Situasi bandara-bandara di Indonesia yang kini semakin sepi menjadi isu yang mendapat perhatian luas. Salah satu contoh yang mencolok adalah Bandara Ahmad Yani di Kota Semarang, yang tidak lagi beroperasi sebagai bandara internasional. Perubahan kebijakan ini merupakan hasil dari Keputusan Menteri Perhubungan Nomor KM 31 Tahun 2024 dan KM 33 Tahun 2024, yang menetapkan ulang status bandara nasional. Ini bukan hanya masalah Bandara Ahmad Yani; Bandara Adi Soemarmo juga telah beralih menjadi bandara domestik sejak April 2024.
Pengusaha setempat mengeluhkan dampak negatif dari penurunan status ini terhadap sektor bisnis. Menurut analisis, beberapa faktor mempengaruhi kondisi ini, termasuk penurunan daya beli masyarakat dan ketersediaan suku cadang pesawat yang terbatas pasca pandemi. Situasi ini menyebabkan banyak pesawat tidak dapat beroperasi secara optimal, sehingga mengurangi jumlah penerbangan yang tersedia. Selain itu, populasi pesawat global yang menurun akibat kondisi pabrikan yang kurang sehat juga berkontribusi pada situasi ini.
Menteri Koordinator Bidang Infrastruktur dan Pembangunan Kewilayahan Agus Harimurti Yudhoyono (AHY) menyoroti bahwa pembangunan bandara yang megah namun tidak efisien menjadi bukti pembangunan yang tidak tepat sasaran. Dia menekankan pentingnya efisiensi dalam penggunaan anggaran pembangunan agar tidak terjadi pemborosan. Dengan adanya penurunan jumlah bandara internasional dari 34 menjadi 17, diharapkan alokasi sumber daya bisa lebih fokus dan efektif. Hal ini menunjukkan komitmen pemerintah untuk meningkatkan utilitas dan efisiensi bandara-bandara yang ada.

= = = = =

Tuliskan kembali bagian teks tentang bandara yang makin sepi, mulai dari "Situasi bandara-bandara di" dan berakhir pada "sejak April 2024.", tanpa mengubah satu kata pun. Bahan berikut ini tidak ada hubungannya dengan teks tentang bandara di atas.

(Entri data tersimpan)
= = = = =

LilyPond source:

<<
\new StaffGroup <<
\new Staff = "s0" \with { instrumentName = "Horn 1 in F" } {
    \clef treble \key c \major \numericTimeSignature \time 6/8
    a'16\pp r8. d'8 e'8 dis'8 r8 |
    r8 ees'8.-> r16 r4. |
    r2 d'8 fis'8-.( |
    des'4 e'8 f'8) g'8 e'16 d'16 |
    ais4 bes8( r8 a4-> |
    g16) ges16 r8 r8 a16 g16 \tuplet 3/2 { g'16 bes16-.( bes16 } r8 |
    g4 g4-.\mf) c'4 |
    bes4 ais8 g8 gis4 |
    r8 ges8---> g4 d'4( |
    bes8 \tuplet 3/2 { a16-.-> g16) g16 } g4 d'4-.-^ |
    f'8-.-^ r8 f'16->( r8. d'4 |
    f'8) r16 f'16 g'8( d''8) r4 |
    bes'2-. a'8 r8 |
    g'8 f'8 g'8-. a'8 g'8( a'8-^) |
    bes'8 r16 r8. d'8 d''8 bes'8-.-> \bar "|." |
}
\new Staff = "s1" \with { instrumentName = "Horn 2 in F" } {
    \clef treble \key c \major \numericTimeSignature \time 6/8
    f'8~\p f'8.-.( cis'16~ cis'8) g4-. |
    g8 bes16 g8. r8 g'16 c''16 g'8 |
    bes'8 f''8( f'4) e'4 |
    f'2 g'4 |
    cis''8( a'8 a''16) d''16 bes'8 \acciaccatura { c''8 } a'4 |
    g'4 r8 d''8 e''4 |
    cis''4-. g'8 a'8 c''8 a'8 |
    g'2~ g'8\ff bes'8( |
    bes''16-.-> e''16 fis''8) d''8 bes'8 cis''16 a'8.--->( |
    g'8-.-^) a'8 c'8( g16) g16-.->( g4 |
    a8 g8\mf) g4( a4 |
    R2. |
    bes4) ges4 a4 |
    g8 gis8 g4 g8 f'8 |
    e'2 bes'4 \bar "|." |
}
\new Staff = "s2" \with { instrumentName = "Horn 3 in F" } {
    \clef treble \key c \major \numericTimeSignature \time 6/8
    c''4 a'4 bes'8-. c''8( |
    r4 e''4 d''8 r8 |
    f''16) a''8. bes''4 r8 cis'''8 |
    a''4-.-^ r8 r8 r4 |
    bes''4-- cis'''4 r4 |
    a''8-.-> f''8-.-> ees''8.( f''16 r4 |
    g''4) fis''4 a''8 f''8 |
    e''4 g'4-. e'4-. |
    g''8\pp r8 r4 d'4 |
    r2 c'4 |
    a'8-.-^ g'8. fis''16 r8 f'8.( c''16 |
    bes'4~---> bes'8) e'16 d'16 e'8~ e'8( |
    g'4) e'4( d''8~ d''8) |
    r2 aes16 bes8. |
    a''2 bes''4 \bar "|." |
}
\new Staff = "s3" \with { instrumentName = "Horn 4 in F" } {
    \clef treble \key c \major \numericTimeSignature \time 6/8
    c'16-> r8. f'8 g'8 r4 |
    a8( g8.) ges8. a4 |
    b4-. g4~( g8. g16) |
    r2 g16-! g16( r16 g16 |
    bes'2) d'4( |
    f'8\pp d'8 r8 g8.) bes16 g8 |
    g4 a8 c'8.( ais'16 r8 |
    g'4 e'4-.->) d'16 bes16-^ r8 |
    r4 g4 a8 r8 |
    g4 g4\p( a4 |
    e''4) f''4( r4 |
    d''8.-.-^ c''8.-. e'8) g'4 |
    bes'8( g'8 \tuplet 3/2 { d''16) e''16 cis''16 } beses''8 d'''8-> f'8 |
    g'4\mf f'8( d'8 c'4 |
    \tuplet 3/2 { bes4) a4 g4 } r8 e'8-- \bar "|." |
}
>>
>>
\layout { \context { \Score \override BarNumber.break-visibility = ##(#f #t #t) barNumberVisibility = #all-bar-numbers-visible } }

= = = = =

▶ [Hasil Tugas]
Situasi bandara-bandara di Indonesia yang kini semakin sepi menjadi isu yang mendapat perhatian luas. Salah satu contoh yang mencolok adalah Bandara Ahmad Yani di Kota Semarang, yang tidak lagi beroperasi sebagai bandara internasional. Perubahan kebijakan ini merupakan hasil dari Keputusan Menteri Perhubungan Nomor KM 31 Tahun 2024 dan KM 33 Tahun 2024, yang menetapkan ulang status bandara nasional. Ini bukan hanya masalah Bandara Ahmad Yani; Bandara Adi Soemarmo juga telah beralih menjadi bandara domestik sejak April 2024.